[Source records]

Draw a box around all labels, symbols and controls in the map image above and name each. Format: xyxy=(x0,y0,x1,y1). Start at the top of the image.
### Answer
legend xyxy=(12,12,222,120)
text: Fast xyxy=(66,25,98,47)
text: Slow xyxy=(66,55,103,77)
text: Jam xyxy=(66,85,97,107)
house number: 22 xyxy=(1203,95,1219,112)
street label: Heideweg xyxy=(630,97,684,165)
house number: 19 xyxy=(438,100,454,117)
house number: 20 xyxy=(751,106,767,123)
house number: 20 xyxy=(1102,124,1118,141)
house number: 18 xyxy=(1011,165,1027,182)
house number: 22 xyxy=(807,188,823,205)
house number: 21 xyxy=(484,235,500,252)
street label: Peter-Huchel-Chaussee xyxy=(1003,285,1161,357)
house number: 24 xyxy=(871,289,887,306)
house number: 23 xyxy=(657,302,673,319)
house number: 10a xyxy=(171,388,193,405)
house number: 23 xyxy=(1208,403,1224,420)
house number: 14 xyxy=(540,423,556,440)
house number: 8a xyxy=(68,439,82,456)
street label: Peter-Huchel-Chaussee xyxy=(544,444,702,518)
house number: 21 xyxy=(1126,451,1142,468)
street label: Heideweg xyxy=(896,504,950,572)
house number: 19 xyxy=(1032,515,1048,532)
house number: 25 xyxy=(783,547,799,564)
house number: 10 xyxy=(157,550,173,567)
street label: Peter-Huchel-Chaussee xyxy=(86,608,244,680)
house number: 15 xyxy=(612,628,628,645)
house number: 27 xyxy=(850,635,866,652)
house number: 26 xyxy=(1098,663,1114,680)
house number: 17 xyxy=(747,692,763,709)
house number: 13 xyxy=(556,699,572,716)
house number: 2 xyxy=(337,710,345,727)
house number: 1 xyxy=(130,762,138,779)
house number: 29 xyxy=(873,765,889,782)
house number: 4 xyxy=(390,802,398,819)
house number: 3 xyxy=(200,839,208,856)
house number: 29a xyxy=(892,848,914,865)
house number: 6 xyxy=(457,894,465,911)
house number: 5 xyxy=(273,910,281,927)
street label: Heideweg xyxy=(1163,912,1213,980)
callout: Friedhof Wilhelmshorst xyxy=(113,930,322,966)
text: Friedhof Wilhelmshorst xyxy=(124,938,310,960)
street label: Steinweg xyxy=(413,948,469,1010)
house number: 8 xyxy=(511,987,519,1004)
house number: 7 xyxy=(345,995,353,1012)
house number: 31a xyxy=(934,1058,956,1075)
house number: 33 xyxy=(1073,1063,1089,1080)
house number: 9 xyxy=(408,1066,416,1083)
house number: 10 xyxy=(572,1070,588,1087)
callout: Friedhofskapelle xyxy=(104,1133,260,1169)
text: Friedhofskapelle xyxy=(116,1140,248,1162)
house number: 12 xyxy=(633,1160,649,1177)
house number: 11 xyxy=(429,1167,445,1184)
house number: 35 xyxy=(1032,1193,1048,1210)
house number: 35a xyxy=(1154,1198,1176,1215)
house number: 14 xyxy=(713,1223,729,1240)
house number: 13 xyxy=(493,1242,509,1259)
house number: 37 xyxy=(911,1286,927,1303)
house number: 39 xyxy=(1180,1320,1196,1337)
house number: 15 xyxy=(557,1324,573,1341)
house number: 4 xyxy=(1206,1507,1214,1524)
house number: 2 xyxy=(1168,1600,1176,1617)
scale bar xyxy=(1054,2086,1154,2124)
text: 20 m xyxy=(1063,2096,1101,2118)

_What needs to be done_
Please return all of the entries shown above, exactly as they stand.

_Problem solution_
Draw a box around all labels, symbols and controls in the map image above and name each. Format: xyxy=(x0,y0,x1,y1). Start at the top of the image.
### Answer
legend xyxy=(12,12,222,120)
text: Fast xyxy=(66,25,98,47)
text: Slow xyxy=(66,55,103,77)
text: Jam xyxy=(66,85,97,107)
house number: 22 xyxy=(1203,95,1219,112)
street label: Heideweg xyxy=(630,97,684,165)
house number: 19 xyxy=(438,100,454,117)
house number: 20 xyxy=(751,106,767,123)
house number: 20 xyxy=(1102,124,1118,141)
house number: 18 xyxy=(1011,165,1027,182)
house number: 22 xyxy=(807,188,823,205)
house number: 21 xyxy=(484,235,500,252)
street label: Peter-Huchel-Chaussee xyxy=(1003,285,1161,357)
house number: 24 xyxy=(871,289,887,306)
house number: 23 xyxy=(657,302,673,319)
house number: 10a xyxy=(171,388,193,405)
house number: 23 xyxy=(1208,403,1224,420)
house number: 14 xyxy=(540,423,556,440)
house number: 8a xyxy=(68,439,82,456)
street label: Peter-Huchel-Chaussee xyxy=(544,444,702,518)
house number: 21 xyxy=(1126,451,1142,468)
street label: Heideweg xyxy=(896,504,950,572)
house number: 19 xyxy=(1032,515,1048,532)
house number: 25 xyxy=(783,547,799,564)
house number: 10 xyxy=(157,550,173,567)
street label: Peter-Huchel-Chaussee xyxy=(86,608,244,680)
house number: 15 xyxy=(612,628,628,645)
house number: 27 xyxy=(850,635,866,652)
house number: 26 xyxy=(1098,663,1114,680)
house number: 17 xyxy=(747,692,763,709)
house number: 13 xyxy=(556,699,572,716)
house number: 2 xyxy=(337,710,345,727)
house number: 1 xyxy=(130,762,138,779)
house number: 29 xyxy=(873,765,889,782)
house number: 4 xyxy=(390,802,398,819)
house number: 3 xyxy=(200,839,208,856)
house number: 29a xyxy=(892,848,914,865)
house number: 6 xyxy=(457,894,465,911)
house number: 5 xyxy=(273,910,281,927)
street label: Heideweg xyxy=(1163,912,1213,980)
callout: Friedhof Wilhelmshorst xyxy=(113,930,322,966)
text: Friedhof Wilhelmshorst xyxy=(124,938,310,960)
street label: Steinweg xyxy=(413,948,469,1010)
house number: 8 xyxy=(511,987,519,1004)
house number: 7 xyxy=(345,995,353,1012)
house number: 31a xyxy=(934,1058,956,1075)
house number: 33 xyxy=(1073,1063,1089,1080)
house number: 9 xyxy=(408,1066,416,1083)
house number: 10 xyxy=(572,1070,588,1087)
callout: Friedhofskapelle xyxy=(104,1133,260,1169)
text: Friedhofskapelle xyxy=(116,1140,248,1162)
house number: 12 xyxy=(633,1160,649,1177)
house number: 11 xyxy=(429,1167,445,1184)
house number: 35 xyxy=(1032,1193,1048,1210)
house number: 35a xyxy=(1154,1198,1176,1215)
house number: 14 xyxy=(713,1223,729,1240)
house number: 13 xyxy=(493,1242,509,1259)
house number: 37 xyxy=(911,1286,927,1303)
house number: 39 xyxy=(1180,1320,1196,1337)
house number: 15 xyxy=(557,1324,573,1341)
house number: 4 xyxy=(1206,1507,1214,1524)
house number: 2 xyxy=(1168,1600,1176,1617)
scale bar xyxy=(1054,2086,1154,2124)
text: 20 m xyxy=(1063,2096,1101,2118)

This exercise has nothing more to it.